#### Extracted material:

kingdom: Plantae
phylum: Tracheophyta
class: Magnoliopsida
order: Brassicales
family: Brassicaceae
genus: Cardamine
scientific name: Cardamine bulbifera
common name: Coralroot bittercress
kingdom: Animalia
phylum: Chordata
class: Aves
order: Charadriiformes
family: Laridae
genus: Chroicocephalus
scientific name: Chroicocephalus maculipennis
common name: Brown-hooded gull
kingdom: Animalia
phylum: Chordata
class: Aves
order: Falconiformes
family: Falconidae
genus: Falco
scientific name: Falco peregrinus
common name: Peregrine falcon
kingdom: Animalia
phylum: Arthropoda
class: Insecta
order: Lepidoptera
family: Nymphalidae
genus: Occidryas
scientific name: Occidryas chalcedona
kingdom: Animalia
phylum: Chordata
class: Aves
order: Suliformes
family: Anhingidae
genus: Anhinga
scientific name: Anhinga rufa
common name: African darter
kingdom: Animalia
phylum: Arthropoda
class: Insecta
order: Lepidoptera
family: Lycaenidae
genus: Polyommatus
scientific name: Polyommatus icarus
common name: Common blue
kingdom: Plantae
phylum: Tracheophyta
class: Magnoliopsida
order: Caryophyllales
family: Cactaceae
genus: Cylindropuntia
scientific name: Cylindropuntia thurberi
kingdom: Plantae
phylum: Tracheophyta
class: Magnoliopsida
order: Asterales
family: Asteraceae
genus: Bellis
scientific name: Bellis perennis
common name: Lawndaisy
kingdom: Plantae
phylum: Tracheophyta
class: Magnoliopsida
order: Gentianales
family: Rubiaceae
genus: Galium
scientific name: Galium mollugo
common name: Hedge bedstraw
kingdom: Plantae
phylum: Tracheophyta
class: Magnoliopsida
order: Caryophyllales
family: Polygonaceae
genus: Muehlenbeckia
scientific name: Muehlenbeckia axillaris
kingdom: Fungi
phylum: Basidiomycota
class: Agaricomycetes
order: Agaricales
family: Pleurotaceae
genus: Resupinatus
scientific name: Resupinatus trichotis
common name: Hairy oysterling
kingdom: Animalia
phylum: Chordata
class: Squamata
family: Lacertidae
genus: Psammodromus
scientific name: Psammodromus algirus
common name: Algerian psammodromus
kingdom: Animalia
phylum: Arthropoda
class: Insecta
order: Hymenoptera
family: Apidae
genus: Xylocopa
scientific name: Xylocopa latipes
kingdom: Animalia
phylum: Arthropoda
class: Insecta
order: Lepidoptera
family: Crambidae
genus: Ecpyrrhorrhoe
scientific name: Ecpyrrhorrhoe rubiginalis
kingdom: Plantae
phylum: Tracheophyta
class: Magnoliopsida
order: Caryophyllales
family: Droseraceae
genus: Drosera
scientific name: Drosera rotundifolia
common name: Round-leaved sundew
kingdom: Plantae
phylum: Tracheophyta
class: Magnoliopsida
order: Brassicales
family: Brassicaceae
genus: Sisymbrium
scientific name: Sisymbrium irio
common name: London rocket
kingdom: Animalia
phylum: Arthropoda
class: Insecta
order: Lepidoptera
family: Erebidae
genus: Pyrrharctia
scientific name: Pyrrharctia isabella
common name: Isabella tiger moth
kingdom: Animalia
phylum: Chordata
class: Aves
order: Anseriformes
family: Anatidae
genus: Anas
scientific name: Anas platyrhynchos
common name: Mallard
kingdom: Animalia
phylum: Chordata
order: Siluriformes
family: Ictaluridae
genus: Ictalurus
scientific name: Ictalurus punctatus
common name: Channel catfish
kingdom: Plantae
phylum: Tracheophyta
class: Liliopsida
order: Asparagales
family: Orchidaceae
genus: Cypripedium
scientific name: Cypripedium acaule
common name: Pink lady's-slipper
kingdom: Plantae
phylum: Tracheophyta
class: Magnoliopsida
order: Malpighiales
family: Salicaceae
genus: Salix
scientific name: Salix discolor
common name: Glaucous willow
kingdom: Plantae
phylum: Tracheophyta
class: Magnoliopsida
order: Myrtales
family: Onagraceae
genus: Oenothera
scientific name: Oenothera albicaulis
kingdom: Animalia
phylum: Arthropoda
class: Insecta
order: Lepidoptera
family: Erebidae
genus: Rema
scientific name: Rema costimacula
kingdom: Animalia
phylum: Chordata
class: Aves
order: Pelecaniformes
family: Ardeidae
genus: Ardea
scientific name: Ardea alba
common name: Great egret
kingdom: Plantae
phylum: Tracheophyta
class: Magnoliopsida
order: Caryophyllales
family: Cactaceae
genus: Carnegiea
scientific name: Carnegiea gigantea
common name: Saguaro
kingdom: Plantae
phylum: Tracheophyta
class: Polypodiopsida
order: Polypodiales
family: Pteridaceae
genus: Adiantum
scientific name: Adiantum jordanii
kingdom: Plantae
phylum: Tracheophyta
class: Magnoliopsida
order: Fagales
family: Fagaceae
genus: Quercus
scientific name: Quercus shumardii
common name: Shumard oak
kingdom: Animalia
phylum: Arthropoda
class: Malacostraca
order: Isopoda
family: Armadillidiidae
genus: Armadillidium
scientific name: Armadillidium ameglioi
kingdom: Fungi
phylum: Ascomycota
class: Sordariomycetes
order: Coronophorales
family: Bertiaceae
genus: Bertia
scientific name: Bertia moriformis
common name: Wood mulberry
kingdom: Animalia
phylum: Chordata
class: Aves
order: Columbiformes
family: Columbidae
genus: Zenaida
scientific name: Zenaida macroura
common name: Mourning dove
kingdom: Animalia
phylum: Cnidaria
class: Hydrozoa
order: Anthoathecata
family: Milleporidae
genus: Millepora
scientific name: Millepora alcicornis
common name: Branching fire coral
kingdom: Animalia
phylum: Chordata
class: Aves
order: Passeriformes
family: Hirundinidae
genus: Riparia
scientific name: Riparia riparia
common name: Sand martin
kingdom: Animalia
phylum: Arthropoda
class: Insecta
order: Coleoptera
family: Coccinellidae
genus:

#### What to do:
Could you return, unchanged and in order, every line from the one containing "genus: Quercus" through the last line of the records above, including both of those lines?

#### Answer to this problem:
genus: Quercus
scientific name: Quercus shumardii
common name: Shumard oak
kingdom: Animalia
phylum: Arthropoda
class: Malacostraca
order: Isopoda
family: Armadillidiidae
genus: Armadillidium
scientific name: Armadillidium ameglioi
kingdom: Fungi
phylum: Ascomycota
class: Sordariomycetes
order: Coronophorales
family: Bertiaceae
genus: Bertia
scientific name: Bertia moriformis
common name: Wood mulberry
kingdom: Animalia
phylum: Chordata
class: Aves
order: Columbiformes
family: Columbidae
genus: Zenaida
scientific name: Zenaida macroura
common name: Mourning dove
kingdom: Animalia
phylum: Cnidaria
class: Hydrozoa
order: Anthoathecata
family: Milleporidae
genus: Millepora
scientific name: Millepora alcicornis
common name: Branching fire coral
kingdom: Animalia
phylum: Chordata
class: Aves
order: Passeriformes
family: Hirundinidae
genus: Riparia
scientific name: Riparia riparia
common name: Sand martin
kingdom: Animalia
phylum: Arthropoda
class: Insecta
order: Coleoptera
family: Coccinellidae
genus:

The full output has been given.